** START OF Passage provided **

The legislative framework and issues for the Tribunal to determine

  1. The rate of child support payable by a liable parent is usually based on an administrative assessment under Part 5 of the Act.  This requires the application of a statutory formula which takes into account factors such as the number and ages of the children, the level of care provided and the income of each parent.

  2. The liable parent or a carer may apply to the Child Support Registrar for a determination to depart from the child support administrative assessment under Part 6A of the Act.  Section 98C of the Act provides that the Registrar may make a determination to depart from the formula assessment and establishes a three step process for considering applications to do so.  The Registrar, and the Tribunal standing in place of the Registrar, must be satisfied:

    ·     that one, or more than one, of the grounds for departure referred to in subsection 117(2) of the Act exists; and

    ·     that it would be just and equitable as regards the child, the liable parent, and the carer entitled to child support; and

    ·     that it would be otherwise proper to make a particular determination

  3. The grounds for departure from the administrative assessment are set out in subsection 117(2) of the Act.  Each of the grounds, which for administrative purposes are referred to as reasons, require that special circumstances be established.  The term ‘special circumstances’ is not defined in the Act.  In Gyselman v Gyselman [1992] FLC 92-279 the Full Court of the Family Court indicated that for there to be special circumstances, the facts of the case must establish something which is special or out of the ordinary.

  4. If satisfied that a ground or grounds exist and that it would be just and equitable and otherwise proper to make a particular determination, the Tribunal must make one of the determinations prescribed in section 98S of the Act.  These include varying the annual rate of child support payable or a parent’s adjusted taxable income.

Issue one – Does a ground exist to depart from the administrative assessment?

  1. The Tribunal’s first task is to determine whether a ground for departure from the administrative assessment can be established.  In her application to the Department Ms Rodgers asserted that there are two grounds (or reasons) for a departure from the administrative assessment.  The Tribunal considered each of these in turn.

Does a ground exist to depart from the administrative assessment under Reason 2?

** END OF Passage provided **
** START OF Supplied data **

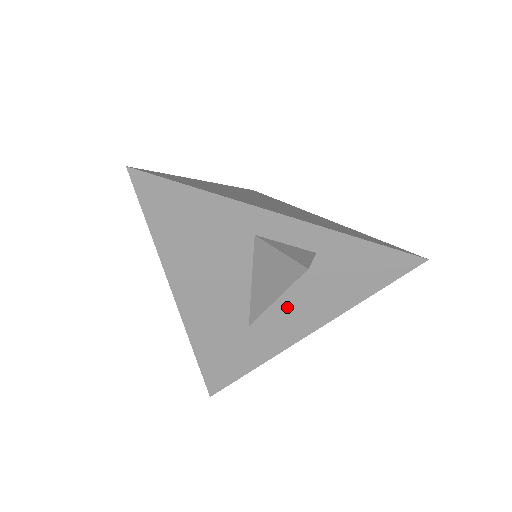
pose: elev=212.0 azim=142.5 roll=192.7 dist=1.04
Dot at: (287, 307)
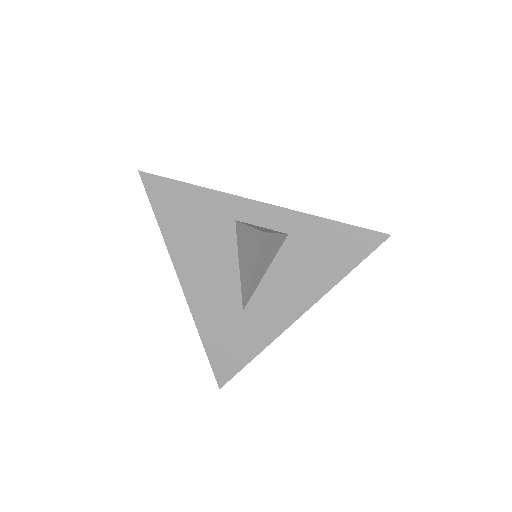
Dot at: (273, 290)
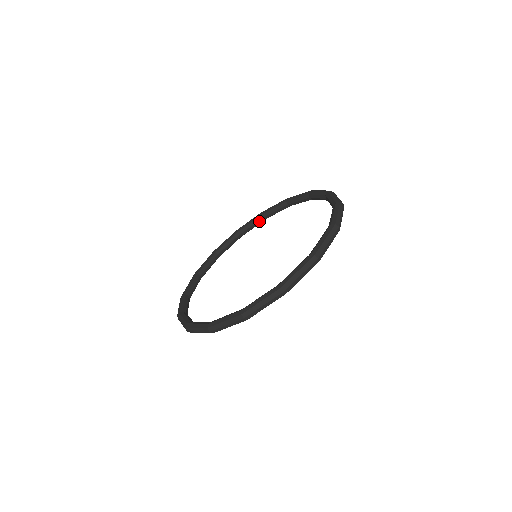
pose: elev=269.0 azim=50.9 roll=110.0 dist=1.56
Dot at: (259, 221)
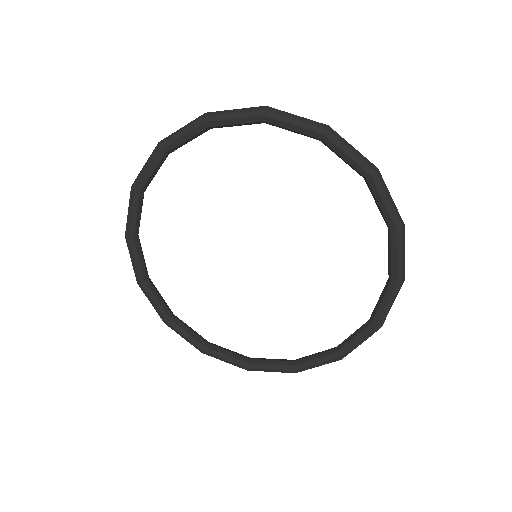
Dot at: (284, 362)
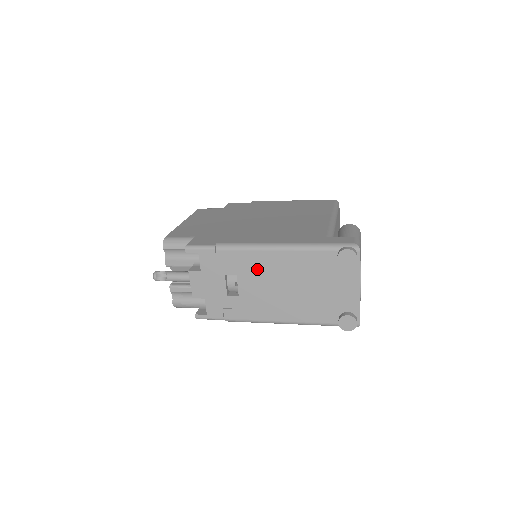
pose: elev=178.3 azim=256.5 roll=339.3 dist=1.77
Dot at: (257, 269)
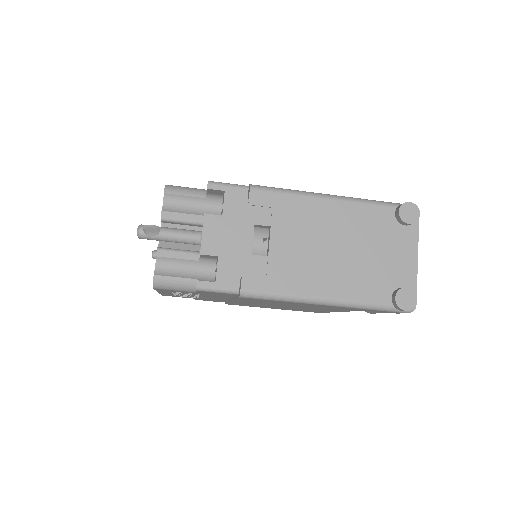
Dot at: (299, 220)
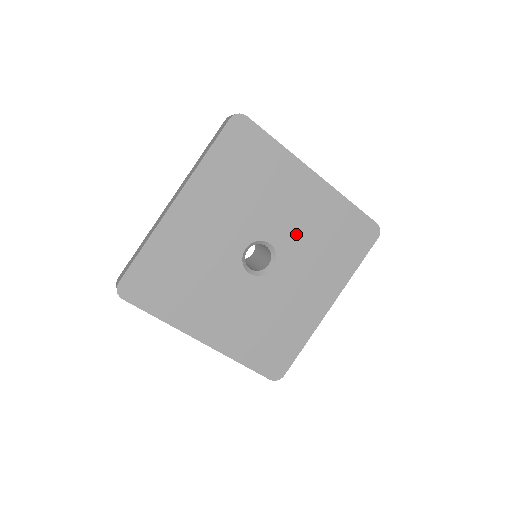
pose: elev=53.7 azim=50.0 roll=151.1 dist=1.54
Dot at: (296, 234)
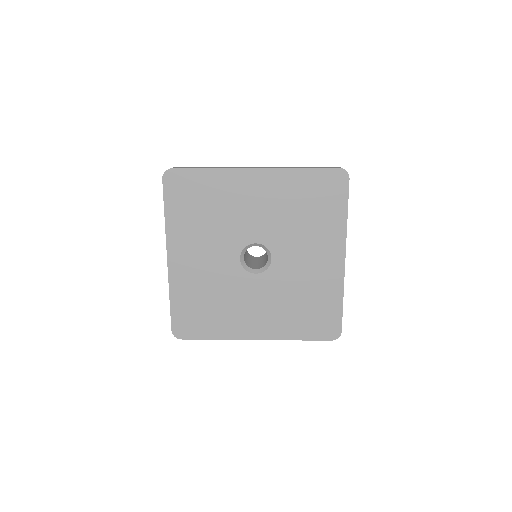
Dot at: (272, 223)
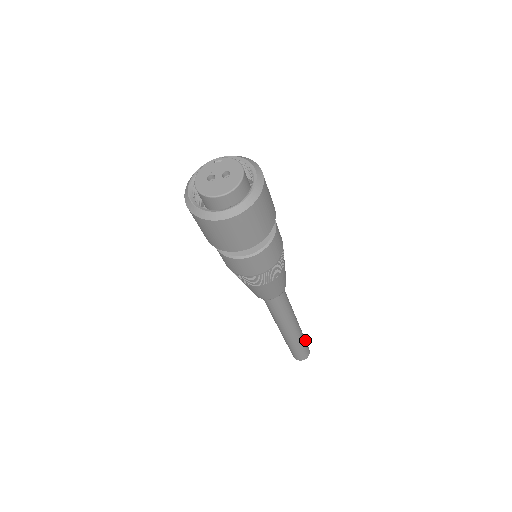
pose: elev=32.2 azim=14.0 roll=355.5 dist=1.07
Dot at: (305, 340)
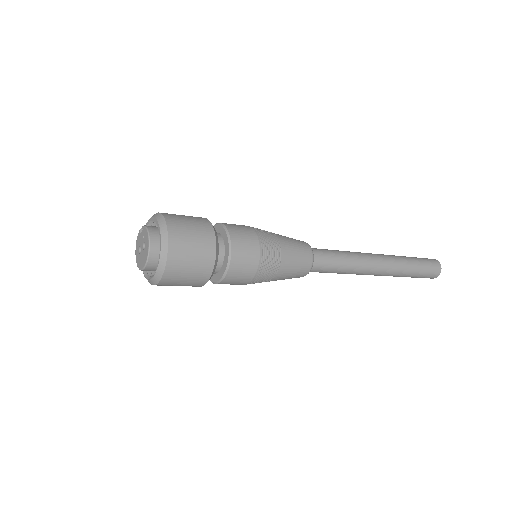
Dot at: (420, 264)
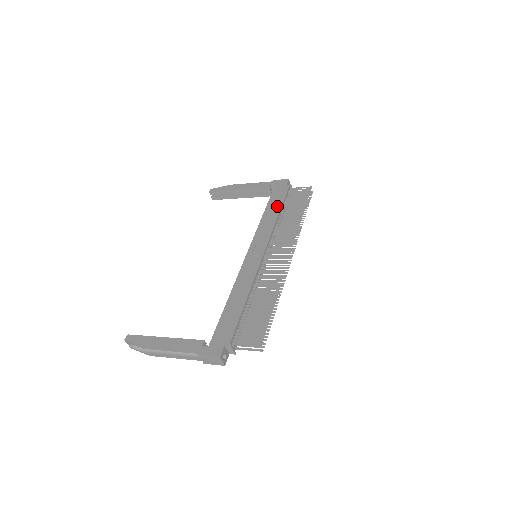
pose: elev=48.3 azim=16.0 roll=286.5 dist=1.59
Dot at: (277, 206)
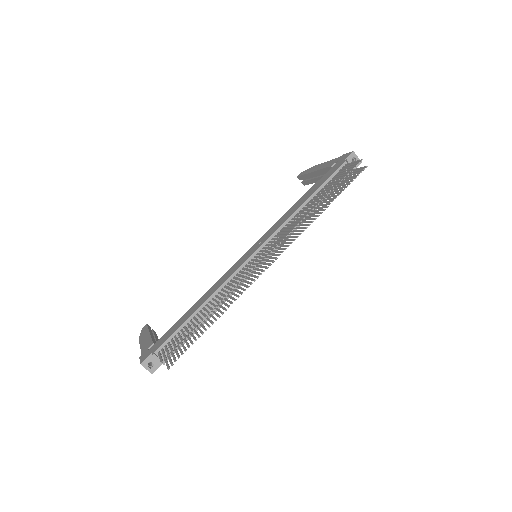
Dot at: (312, 191)
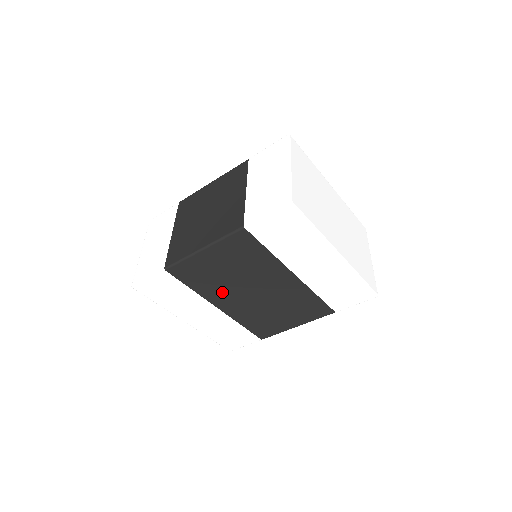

** END OF Supplied data **

#### [Stated problem 1]
Reproduce word for word the part of the child support passage starting with "1. The Tribunal’s" and going on through "under Reason 2?".
#### [Stated problem 2]
In the child support passage, which section of the Act prescribes the determinations the Tribunal must choose from once it is satisfied that a departure is warranted?

#### [Complete answer 1]
1. The Tribunal’s first task is to determine whether a ground for departure from the administrative assessment can be established.  In her application to the Department Ms Rodgers asserted that there are two grounds (or reasons) for a departure from the administrative assessment.  The Tribunal considered each of these in turn.

Does a ground exist to depart from the administrative assessment under Reason 2?

#### [Complete answer 2]
Section 98S of the Act.